START Material shown

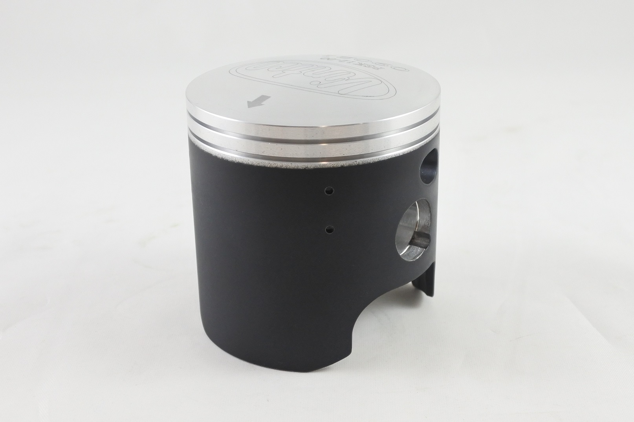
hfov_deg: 53.1
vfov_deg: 36.9
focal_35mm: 36
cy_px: 211
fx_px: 634
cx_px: 317
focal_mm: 13.7
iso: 500
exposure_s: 1/125
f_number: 4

END Material shown

What to work on - Return the lines above exactly; the images are not part of the copy.

Solution for this exercise -
hfov_deg: 53.1
vfov_deg: 36.9
focal_35mm: 36
cy_px: 211
fx_px: 634
cx_px: 317
focal_mm: 13.7
iso: 500
exposure_s: 1/125
f_number: 4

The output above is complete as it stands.